The Congress is in the throes of a raging debate on what Digvijay Singh is attempting to do in Madhya Pradesh to turn the tables on his adversaries. The chief minister has tried to appropriate the BJP’s slogans — on cow slaughter and the opening up of the Bhojshala in Dhar to Hindus — and used them as weapons against the BJP before the party deployed them to corner him. To keep his flock together, he speaks the language of the flock.
This maestro of relapolitik had got the better of the VHP on many occasions. His political skill, his pro-Hindu image, his contacts amongst the sants kept the VHP at bay. Once, when the VHP had planned a big function in Bhopal, he stopped the sadhus on the border and looked after them so well, setting up pure ghee ‘bhandaras’. providing them ‘chillums’, getting the police to welcome them with garlands, that they went back happy without venturing into Bhopal where only 50 saints showed up at the function. He picked up Sadhvi Ritambara at 2 am for making an inflammatory speech; she was released on the condition that she would not come back to MP.
Digvijay is a brilliant strategist and tactician. But the problem is that in competitive politics like ours, one who adopts an extreme posture holds greater appeal. He can never speak the language of a Togadia or a Vinay Katiyar, a Sadhvi Ritambara or a Uma Bharati. This became clear in Dhar. Once the MP CM agreed to open the Bhojshala to the Hindus once a week, the Hindu Jagran Manch again upped the ante. They said they would not be satisfied till it is opened to Hindus for worship every day.
This can be a dangerous game. Competitive politics created Bhindranwale, and the Akalis proved no match for him as he pandered to the Sikhs’ sense of grievance. Much depends on being able to sense the pulse of the people and draw the line where it must be drawn.
Things can go out of control, as they seem to have done on the issue of the PM eating beef. It can rebound, with Vajpayee opening virtually every speech in Himachal Pradesh by saying that he would prefer to die than to eat beef, and that he belongs to MP. Shilanyas backfired on Rajiv Gandhi in 1989.
The issue has also backfired because the BJP is now putting the Congress on the mat and asking Sonia Gandhi when she stopped eating beef. It is possible that Digvijay’s enemies have used the opportunity to do him down by distributing the anti-PM posters, as is being alleged by those close to him. It is, however, unclear why the MP Youth Congress chief who sent out these instructions has not yet been sacked when both AICC and Digvijay have dissociated themselves from what she did.
Then there is the long-term impact of this strategy.
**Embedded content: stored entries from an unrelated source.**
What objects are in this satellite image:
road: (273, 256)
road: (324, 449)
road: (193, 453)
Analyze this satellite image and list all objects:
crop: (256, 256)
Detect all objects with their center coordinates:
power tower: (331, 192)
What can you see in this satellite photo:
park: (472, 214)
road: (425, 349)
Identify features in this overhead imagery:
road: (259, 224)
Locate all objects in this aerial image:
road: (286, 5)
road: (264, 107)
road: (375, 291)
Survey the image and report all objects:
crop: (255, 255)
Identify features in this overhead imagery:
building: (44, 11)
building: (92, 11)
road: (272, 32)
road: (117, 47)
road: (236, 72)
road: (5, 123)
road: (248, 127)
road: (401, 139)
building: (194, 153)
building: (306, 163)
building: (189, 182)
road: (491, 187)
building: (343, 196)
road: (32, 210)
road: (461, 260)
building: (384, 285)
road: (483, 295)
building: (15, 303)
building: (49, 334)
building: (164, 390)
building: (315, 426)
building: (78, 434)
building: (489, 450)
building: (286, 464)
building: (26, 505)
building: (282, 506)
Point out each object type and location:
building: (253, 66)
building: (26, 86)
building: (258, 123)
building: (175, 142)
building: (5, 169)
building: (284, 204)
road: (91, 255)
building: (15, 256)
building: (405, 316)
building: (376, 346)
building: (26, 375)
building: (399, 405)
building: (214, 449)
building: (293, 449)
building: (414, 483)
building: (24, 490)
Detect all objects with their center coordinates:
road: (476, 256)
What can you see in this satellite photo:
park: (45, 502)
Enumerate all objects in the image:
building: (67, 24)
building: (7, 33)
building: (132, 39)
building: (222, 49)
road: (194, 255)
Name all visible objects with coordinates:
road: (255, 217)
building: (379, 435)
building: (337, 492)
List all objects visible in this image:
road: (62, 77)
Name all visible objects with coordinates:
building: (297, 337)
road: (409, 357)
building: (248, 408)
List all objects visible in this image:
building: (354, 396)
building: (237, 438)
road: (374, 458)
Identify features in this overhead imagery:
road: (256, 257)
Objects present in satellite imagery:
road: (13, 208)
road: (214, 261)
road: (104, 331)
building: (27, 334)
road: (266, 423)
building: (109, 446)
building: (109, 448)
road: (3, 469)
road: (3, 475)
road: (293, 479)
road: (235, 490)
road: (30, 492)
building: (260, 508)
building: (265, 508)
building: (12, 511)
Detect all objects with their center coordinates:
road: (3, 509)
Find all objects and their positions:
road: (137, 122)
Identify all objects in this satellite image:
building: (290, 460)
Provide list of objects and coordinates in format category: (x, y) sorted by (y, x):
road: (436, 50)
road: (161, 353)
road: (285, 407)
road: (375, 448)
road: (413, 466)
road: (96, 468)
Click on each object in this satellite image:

When both mainstream parties jump into the fray, it will lead to a greater Hinduisation of the polity. Some will argue that this is happening anyway, that there is a Hindu undercurrent in the country today. And that the parties, the BJP and now the Congress, are just chasing this sense of grievance, right or wrong, in the majority community, rather than creating it.
There are two courses open to the Congress in a situation which is becoming highly charged on religious issues. One is to hang on tightly to its secular agenda as it has been defined so far, and stick to it even if it means losing an election or two, and wait for this sentiment to subside. But this is difficult for any political party.
The second option is to appropriate the prevalent mood, which Digvijay has tried to do, and to then give it a direction that does not prey upon the insecurities of the minorities. Merely talking about development may not work in the high-pitched atmosphere created by the BJP and its offshoots. Aware of the rightward shift after Margaret Thatcher’s rule, the Labour party had to move rightwards to beat the conservatives in Britain.
Of course, religious symbols have been used for political mobilisation before. Gandhi resorted to them — though not in the context of electoral politics — because it was an idiom a large number of people understand in a religious country. Before him, the secular group had reached an audience limited to the western educated liberals.
Neither of the options before the Congress today is an easy one. Either way, it calls for clarity on what the party stands for and leadership of a high order. What is tragic, however, is that in this day and age when a Kalpana Chawla can make her odyssey in space, the agenda before the country’s main parties should only be whether a temple existed at a particular spot hundreds or thousands of years ago.